Francisco Dutra
Especial para o Jornal de Brasília
Não terminou a polêmica das contas públicas do Distrito Federal durante a transição. O governador Rodrigo Rollemberg anunciou que relatórios do Tribunal de Contas ratificariam a posição do o Buriti. No entanto, o presidente do TCDF, Renato Rainha, afirmou ontem que a instituição não tomou posição oficial sobre o imbróglio financeiro, seja a favor ou contra a versão governista.

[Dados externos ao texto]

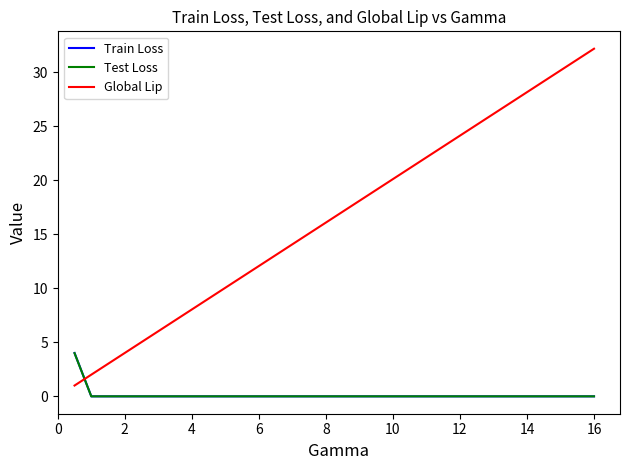

What is the maximum value for Global Lip?

32.2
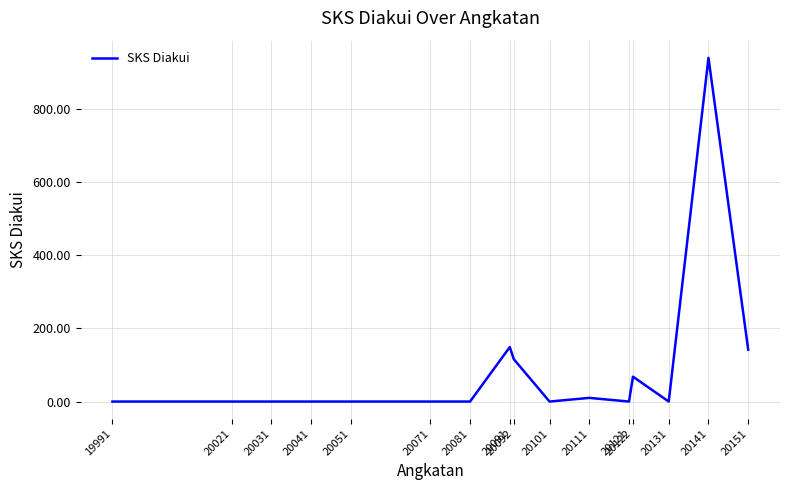

What is the maximum value shown in the chart?

940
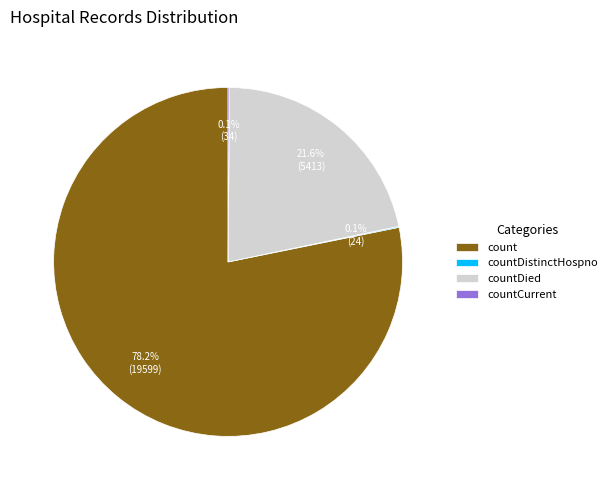

Is countDied the majority of the pie?

No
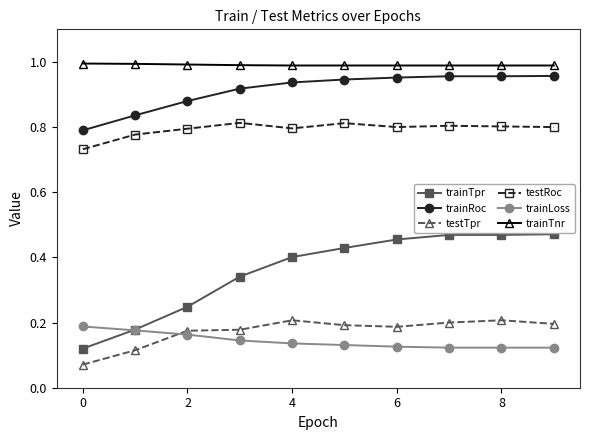

How many lines are shown in the chart?

6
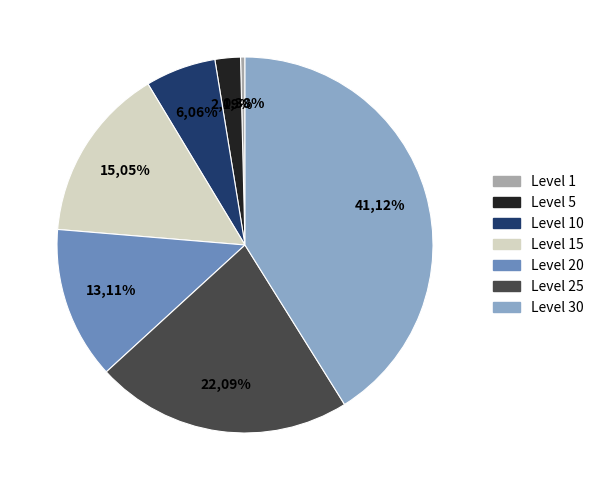

Rank the categories by value from lowest to highest.

Level 1, Level 5, Level 10, Level 20, Level 15, Level 25, Level 30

“Até agora, o Tribunal não emitiu nenhum juízo de valor”, resumiu Rainha. Segundo o presidente, os relatórios divulgados até o momento são preliminares.
Examinar vinculação
Nesse sentido, a instituição começou a recolher informações junto ao GDF para consolidar uma posição. Nas palavras de Rainha um ponto crucial será saber se o dinheiro depositado em diferentes contas era vinculado para determinadas finalidades ou não.
“Por exemplo, o Fundo Previdenciário só pode pagar aposentadoria e pensão. Se houvesse dinheiro neste fundo, mesmo assim não poderia ser utilizado para pagar aumento de servidor, nem para pagar fornecedor do GDF”, explicou.
Rainha prometeu que o Tribunal se posicionará claramente sobre a questão. “A partir do momento em que o Governo se manifestar, o Tribunal vai tomar a decisão definitiva. E aí dirá exatamente quanto tinha na conta”, assegurou.
Sustentando a versão de que recebeu a máquina pública com o caixa quebrado, o Palácio do Buriti centralizou a questão na Secretaria de Fazenda. A pasta informou que, até ontem, o governo só recebeu a solicitação de informações para um relatório, especificamente, sobre as contas durante a gestão de Agnelo Queiroz. Em relação, ao segundo relatório, que seria o centro da divergência, ainda não havia chegado um pedido oficial do Tribunal.
Pente-fino no asfalto do DF
Com o recolhimento de 60 amostras de asfalto, o Tribunal de Contas começou a apuração da qualidade da pavimentação feita pelo GDF, entre 2013 e 2014. Segundo o presidente do TCDF, Renato Rainha, após o pente-fino, a instituição passará a fiscalizar todas as obras de asfaltamento, a partir da construção.
De acordo com o presidente do Tribunal, já houve um contato preliminar com a direção da Novacap para que a empresa forneça aos auditores do TCDF o cronograma dos novos asfaltamentos. “Queremos acabar com essa história que Brasília tem um asfalto Sonrisal, que se desfaz na chuva”, disse Rainha.
Por enquanto, as primeiras coletas foram feitas na L2 Norte, L3 Norte e UnB. Até o final de Junho, o Tribunal espera recolher 300 amostras da primeira etapa do programa Asfalto Novo, realizado pela gestão de Agnelo. Nesta fase, o governo previa gasto de R$ 457 milhões e, pelas contas do TCDF, 90% foram investidos.
Ainda não é possível dizer se houve mau uso dos recursos públicos, nas palavras de Rainha. Caso sejam identificadas irregularidades, o Tribunal irá tomar as medidas para sanar os problemas e punir eventuais empresas e gestores públicos responsáveis.
Rainha explicou que a análise do asfalto conta com ajuda do Departamento de Estradas de Rodagem e passará por diversas etapas, como espessura, técnica de compactação e materiais ligantes empregados nas obras. O Tribunal fará coletas em todo o DF, mas ainda não há data para o inicio da divulgação dos resultados.